I am reading an article, and in a certain point I need to estimate the following limit
$$\xi_p=\lim \limits_{k \to +\infty} \frac{k}{\lfloor\frac{k}{n}\rfloor+1},$$
where $n \ge 1$ is fixed.
The claim of the author is that $\xi_p < n$. I can have an intuition why that's true, but I can't formalize this. The best bound I can reach is $$\frac{k}{\lfloor\frac{k}{n}\rfloor+1} <\frac{k}{\frac{k-1}{n}+1}=\frac{kn}{k+n-1}$$
Therefore $\xi_p \le n$. What am I missing? Any help would be appreciated.
EDIT: I am adding some context. Maybe I am making a mistake in a point before that.
The article is about an upper bound for the percoletion correlation lenght on $\mathbb{Z}^d$. In a certain point, the authors reach to the bound $$P_p[0 \leftrightarrow \partial\Lambda_k] \le e^{-\lfloor k/n \rfloor-1}$$
where $\partial\Lambda_k$ is the boundary of the box centered on the origin with width $k$.
Just after that ist he claim that this implies that the correlation lenght $\xi_p$ is strictly less than $n$, and this is what I am trying to proof.
Since $$\xi_p= \lim \limits_{k \to +\infty} -\frac{k}{\log P_p[0 \leftrightarrow \partial\Lambda_k]}$$
and using the bound found earlier for the relevant probability, I arrived on the limit in the beginning of the question.
Here is the article in question. The relevant bound is on page 6. I guess I am makin a very dumb error, but i can't found it out.

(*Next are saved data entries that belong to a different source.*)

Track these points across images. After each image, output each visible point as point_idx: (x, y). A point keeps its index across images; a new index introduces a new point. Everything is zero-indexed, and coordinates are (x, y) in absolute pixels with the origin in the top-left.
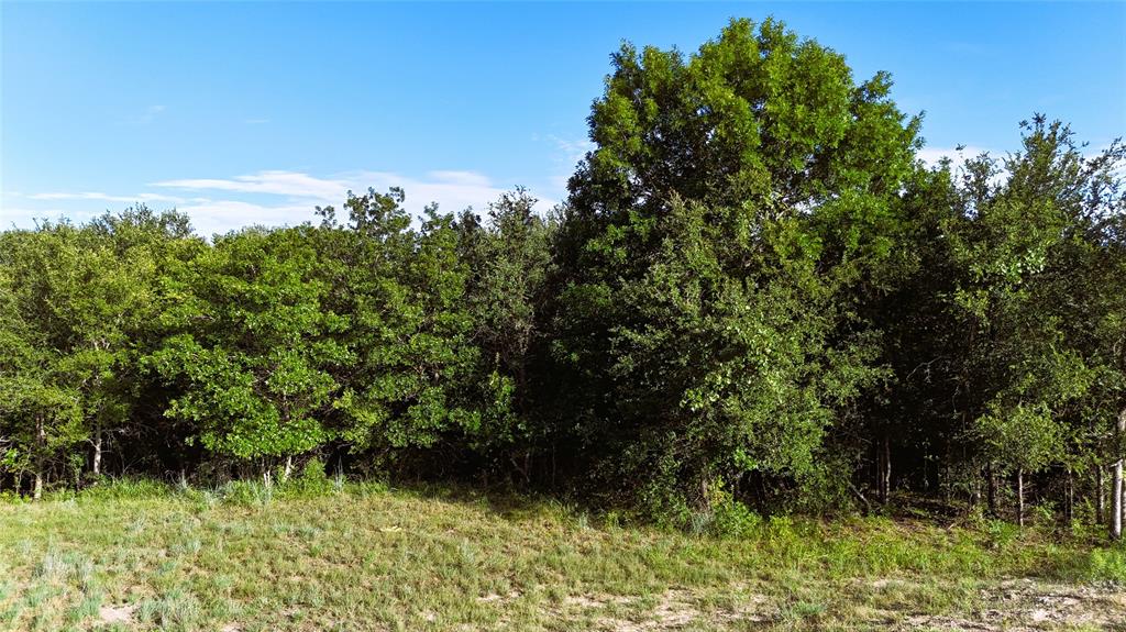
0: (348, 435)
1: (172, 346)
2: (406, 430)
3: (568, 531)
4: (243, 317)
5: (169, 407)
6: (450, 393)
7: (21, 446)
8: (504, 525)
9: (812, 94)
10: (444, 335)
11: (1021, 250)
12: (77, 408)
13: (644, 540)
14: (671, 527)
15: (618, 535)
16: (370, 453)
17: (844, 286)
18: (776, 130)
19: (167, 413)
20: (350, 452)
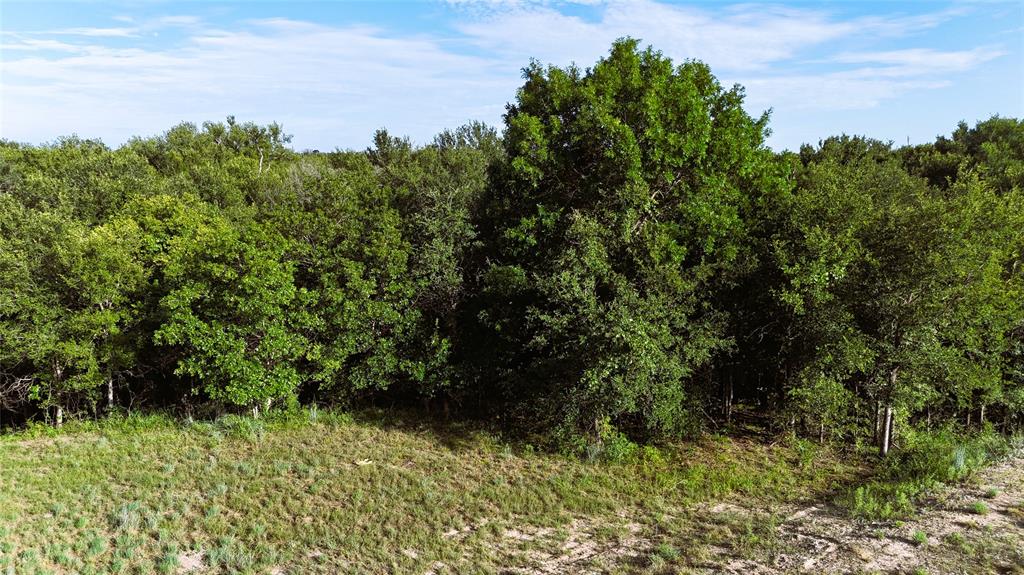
0: (318, 377)
1: (178, 321)
2: (366, 375)
3: (497, 459)
4: (236, 303)
5: (178, 367)
6: (399, 346)
7: (43, 383)
8: (448, 454)
9: (681, 120)
10: (392, 301)
11: (829, 264)
12: (92, 360)
13: (553, 466)
14: (572, 456)
15: (535, 462)
16: (335, 390)
17: (702, 283)
18: (653, 153)
19: (177, 372)
20: (320, 388)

Whether that is the floor function or the ceiling function, the limit is $n$, by a simple application of the sandwich theorem:
$$ k/n < \lfloor k/n \rfloor + 1 \le \lceil k/n \rceil + 1 \le k/n + 2 $$
So
$$ n = {k \over k/n} > {k \over \lfloor k/n \rfloor + 1} \ge {k \over \lceil k/n \rceil + 1} \ge {k \over k/n + 2} = {kn \over k + 2n}$$
But the limit of the last term
$$\lim_{k \to +\infty} {kn \over k+2n} = n$$
So all the limits are equal to $n$.
BTW it is true that for any finite $k$, the expression is $< n$ (whether that function is floor or ceiling). But that does not at all mean the limit $< n$.